=== Input data ===
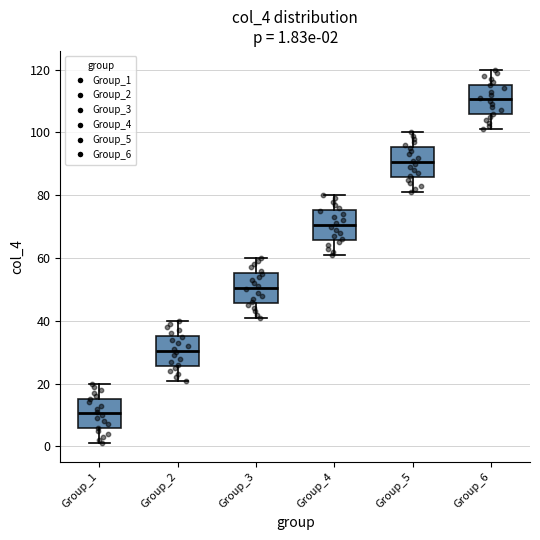

Which box has the lowest median line?

Group_1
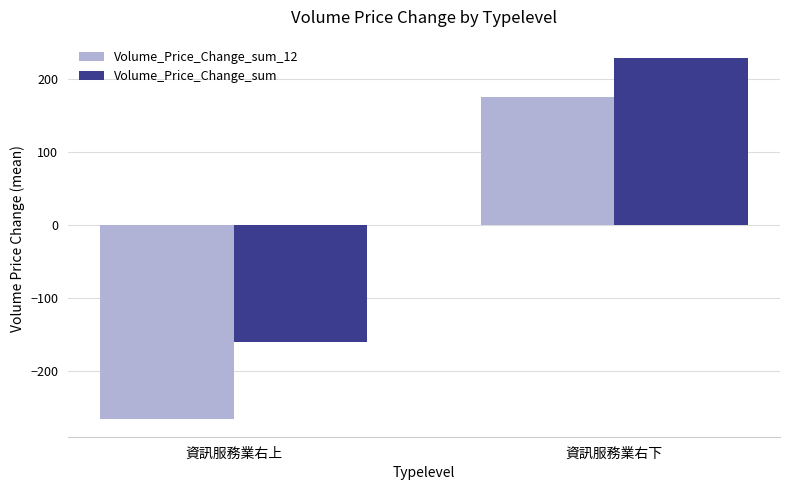

What is the sum of all Volume_Price_Change_sum values?

68.9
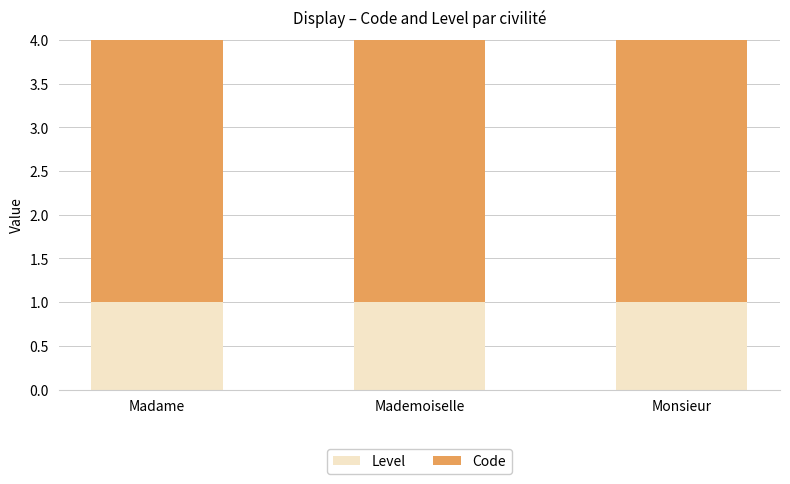

What is the approximate value of Level at Mademoiselle?

1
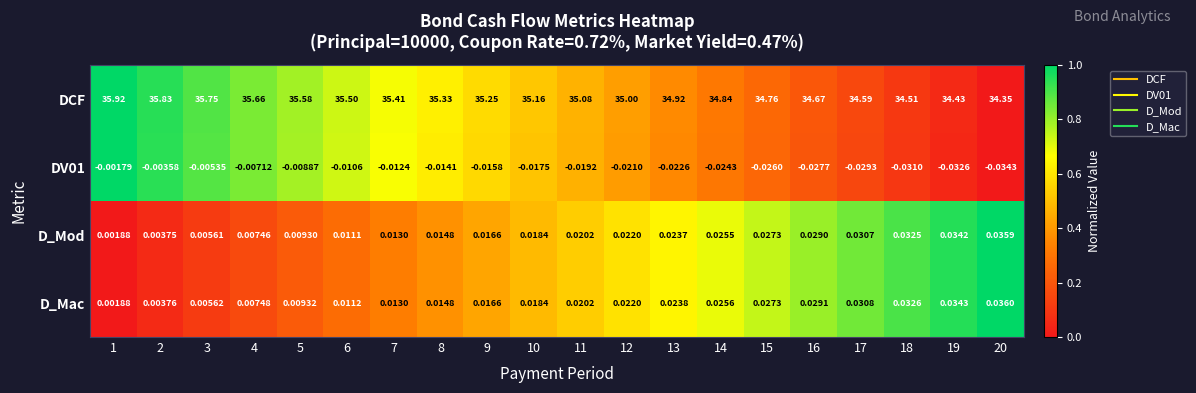

Is the value of D_Mod at 10 greater than the value of D_Mac at 9?

Yes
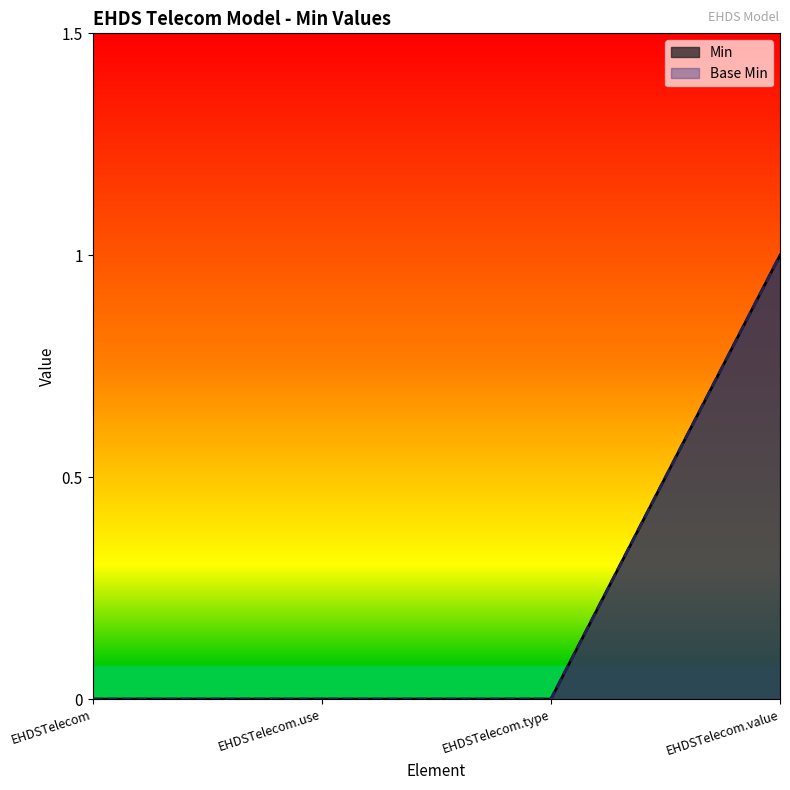

What are all the series names shown in the legend?

Min, Base Min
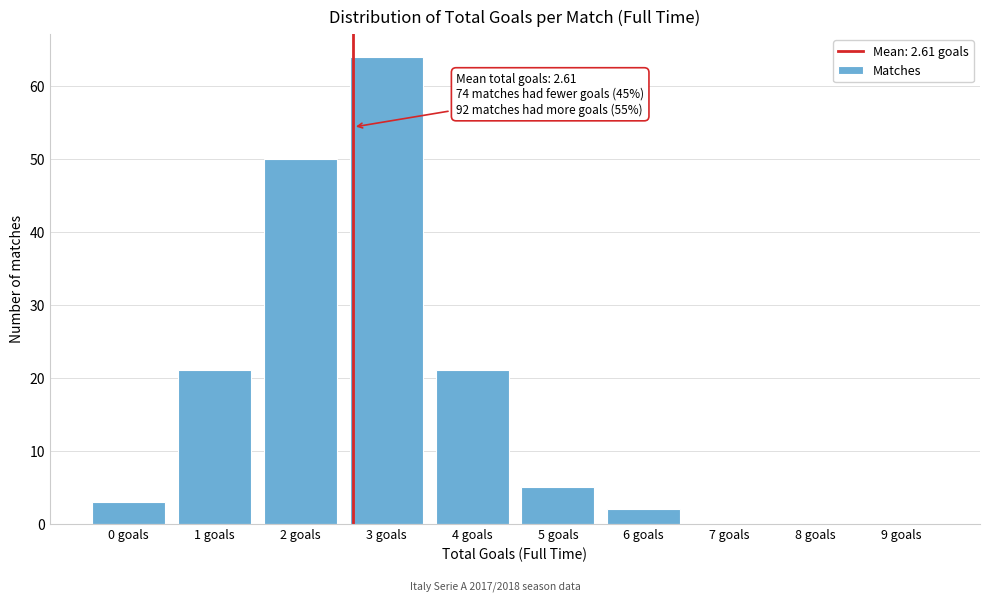

Reading left to right, transcribe all the data shown in this chart.

0 goals=3	1 goals=21	2 goals=50	3 goals=64	4 goals=21	5 goals=5	6 goals=2	7 goals=0	8 goals=0	9 goals=0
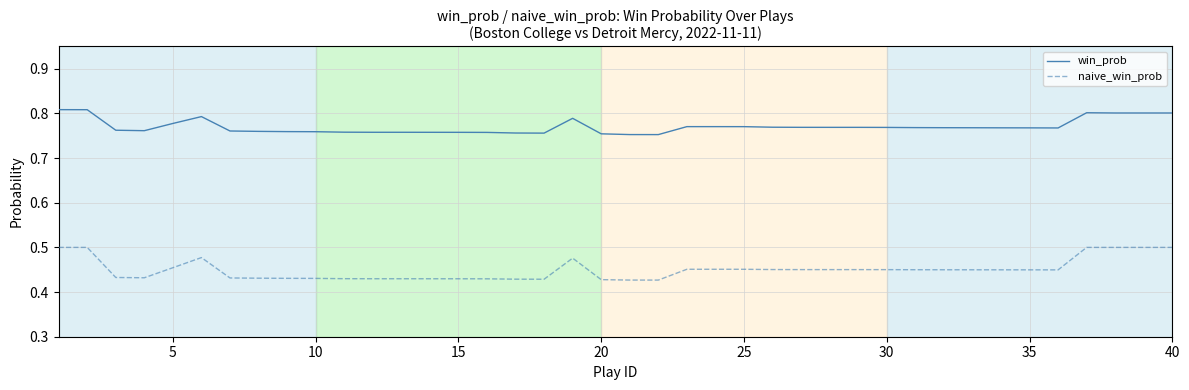

List the series in order of their peak value, highest first.

win_prob, naive_win_prob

=== Work instructions ===
Rewrite the listing above so that "legend" becomes "key", keeping every other part the same. Leave out the pictures.

=== Task result ===
Which box has the lowest median line?

Group_1

What is the sum of all Volume_Price_Change_sum values?

68.9

What is the approximate value of Level at Mademoiselle?

1

Is the value of D_Mod at 10 greater than the value of D_Mac at 9?

Yes

What are all the series names shown in the key?

Min, Base Min

Reading left to right, transcribe all the data shown in this chart.

0 goals=3	1 goals=21	2 goals=50	3 goals=64	4 goals=21	5 goals=5	6 goals=2	7 goals=0	8 goals=0	9 goals=0

List the series in order of their peak value, highest first.

win_prob, naive_win_prob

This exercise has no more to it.